I keep learning how much flavor even a little vinegar adds to certain dishes. I was curious about the nutritional value of vinegar and what it is, exactly, so I looked it up. The Vinegar Institute was one of the sites I found and it has all the basic information about this popular condiment. For example, I learned that:
"Vinegar is made by two distinct biological processes, both the result of the action of harmless microorganisms (yeast and “Acetobacter”) that turn sugars (carbohydrates) into acetic acid. Many of our favorite foods involve some type of bacteria in their production – from cheese and yogurt to wine, pickles and chocolate. The first process is called alcoholic fermentation and occurs when yeasts change natural sugars to alcohol under controlled conditions. In the second process, a group of bacteria (called “Acetobacter”) converts the alcohol portion to acid. This is the acetic, or acid fermentation, that forms vinegar. Proper bacteria cultures are important; timing is important; and fermentation should be carefully controlled."
And as for its nutritional value: "Vinegar contains many vitamins and other compounds not found in acetic acid such as riboflavin, Vitamin B-1 and mineral salts from the starting material that impart vinegar with its distinct flavor."

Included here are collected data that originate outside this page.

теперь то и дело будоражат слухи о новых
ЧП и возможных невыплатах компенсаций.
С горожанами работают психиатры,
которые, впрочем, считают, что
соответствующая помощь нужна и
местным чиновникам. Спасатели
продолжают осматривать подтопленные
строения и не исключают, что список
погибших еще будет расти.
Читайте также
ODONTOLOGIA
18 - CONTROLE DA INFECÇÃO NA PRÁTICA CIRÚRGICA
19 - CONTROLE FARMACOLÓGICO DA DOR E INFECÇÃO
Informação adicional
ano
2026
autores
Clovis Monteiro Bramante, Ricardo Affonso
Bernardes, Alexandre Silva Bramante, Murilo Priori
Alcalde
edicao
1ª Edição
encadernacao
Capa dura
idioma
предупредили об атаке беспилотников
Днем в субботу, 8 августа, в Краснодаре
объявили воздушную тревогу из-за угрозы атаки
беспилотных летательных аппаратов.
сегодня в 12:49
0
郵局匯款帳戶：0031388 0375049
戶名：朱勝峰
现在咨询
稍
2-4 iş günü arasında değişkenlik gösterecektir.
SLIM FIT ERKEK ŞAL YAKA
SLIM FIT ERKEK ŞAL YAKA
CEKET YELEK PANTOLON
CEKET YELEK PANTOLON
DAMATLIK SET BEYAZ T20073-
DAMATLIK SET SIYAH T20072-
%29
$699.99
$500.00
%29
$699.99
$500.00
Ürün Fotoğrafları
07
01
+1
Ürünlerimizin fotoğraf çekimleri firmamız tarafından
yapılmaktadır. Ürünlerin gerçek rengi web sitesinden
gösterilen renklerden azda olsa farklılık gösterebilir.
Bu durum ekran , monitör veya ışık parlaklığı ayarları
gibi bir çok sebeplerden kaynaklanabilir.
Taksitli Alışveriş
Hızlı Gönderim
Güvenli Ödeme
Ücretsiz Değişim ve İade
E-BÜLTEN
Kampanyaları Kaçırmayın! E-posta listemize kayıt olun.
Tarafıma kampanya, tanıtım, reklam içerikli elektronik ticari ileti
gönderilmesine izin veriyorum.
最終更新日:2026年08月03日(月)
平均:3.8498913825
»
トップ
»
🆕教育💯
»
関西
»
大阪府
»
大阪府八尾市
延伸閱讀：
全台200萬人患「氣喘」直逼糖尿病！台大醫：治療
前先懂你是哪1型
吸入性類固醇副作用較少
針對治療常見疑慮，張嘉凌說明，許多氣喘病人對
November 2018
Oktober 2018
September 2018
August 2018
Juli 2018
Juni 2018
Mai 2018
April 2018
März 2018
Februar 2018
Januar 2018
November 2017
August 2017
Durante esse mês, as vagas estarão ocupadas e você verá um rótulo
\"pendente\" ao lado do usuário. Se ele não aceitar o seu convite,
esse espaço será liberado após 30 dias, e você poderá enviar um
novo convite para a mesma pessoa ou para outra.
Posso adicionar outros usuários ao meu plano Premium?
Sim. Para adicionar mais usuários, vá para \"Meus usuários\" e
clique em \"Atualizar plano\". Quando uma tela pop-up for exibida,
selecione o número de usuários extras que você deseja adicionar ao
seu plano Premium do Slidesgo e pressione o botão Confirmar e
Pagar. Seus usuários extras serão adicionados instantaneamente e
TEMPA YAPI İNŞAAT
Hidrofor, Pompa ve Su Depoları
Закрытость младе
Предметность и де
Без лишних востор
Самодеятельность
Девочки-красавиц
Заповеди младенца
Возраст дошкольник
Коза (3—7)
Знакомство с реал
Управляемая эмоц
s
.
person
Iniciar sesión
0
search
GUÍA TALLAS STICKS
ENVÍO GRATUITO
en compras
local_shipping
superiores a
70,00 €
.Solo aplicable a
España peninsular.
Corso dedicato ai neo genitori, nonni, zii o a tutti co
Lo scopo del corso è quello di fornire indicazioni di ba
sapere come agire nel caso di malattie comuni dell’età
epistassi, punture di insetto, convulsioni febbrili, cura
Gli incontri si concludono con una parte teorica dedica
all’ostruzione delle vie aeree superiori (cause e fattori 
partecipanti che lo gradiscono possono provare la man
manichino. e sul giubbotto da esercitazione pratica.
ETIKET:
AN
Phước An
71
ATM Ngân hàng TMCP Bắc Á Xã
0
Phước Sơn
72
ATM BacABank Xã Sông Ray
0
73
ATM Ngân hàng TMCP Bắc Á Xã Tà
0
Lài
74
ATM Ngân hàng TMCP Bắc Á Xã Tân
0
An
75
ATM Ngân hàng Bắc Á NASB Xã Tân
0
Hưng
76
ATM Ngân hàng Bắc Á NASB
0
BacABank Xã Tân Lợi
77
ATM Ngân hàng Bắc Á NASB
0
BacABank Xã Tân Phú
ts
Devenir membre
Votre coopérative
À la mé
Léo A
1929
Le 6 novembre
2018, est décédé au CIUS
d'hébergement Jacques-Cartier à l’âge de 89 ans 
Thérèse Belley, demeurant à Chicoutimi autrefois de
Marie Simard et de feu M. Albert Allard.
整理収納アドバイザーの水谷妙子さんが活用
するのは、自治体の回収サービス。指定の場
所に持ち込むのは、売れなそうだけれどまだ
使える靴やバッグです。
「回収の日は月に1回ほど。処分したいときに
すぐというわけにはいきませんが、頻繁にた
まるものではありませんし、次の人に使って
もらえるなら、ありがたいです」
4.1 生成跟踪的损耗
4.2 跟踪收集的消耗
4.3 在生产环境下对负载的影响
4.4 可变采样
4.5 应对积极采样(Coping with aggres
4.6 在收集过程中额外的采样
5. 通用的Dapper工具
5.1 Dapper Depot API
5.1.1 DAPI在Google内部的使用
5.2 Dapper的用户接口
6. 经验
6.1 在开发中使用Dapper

I have only used apple cider vinegar, white vinegar, and red wine vinegar in my cooking so far, but the above site lists all sorts of other vinegars you can buy and what they're made of.
I have known for years about the health benefits of Apple Cider Vinegar, but wondered if this extended to other types of vinegars. Knowing that vinegar goes through quite a fermentation process to become vinegar (explained above), and that foods fermented to this state are good for digestive health, I was interested to find this site, which explains how vinegar is good for us. For one thing, it increases calcium absorption, which is pretty important, particularly for women in general and for people with lactose intolerance. It can also help control blood sugar levels. In fact, "A study cited in 2004 in the American Diabetes Association's publication Diabetes Care indicates that vinegar holds real promise for helping people with diabetes."
And since vinegar has an almost indefinite shelf life (no surprise, since it is used to preserve such things as pickles), it is a great thing to have in your food storage! Oh, and of course it also has other household uses.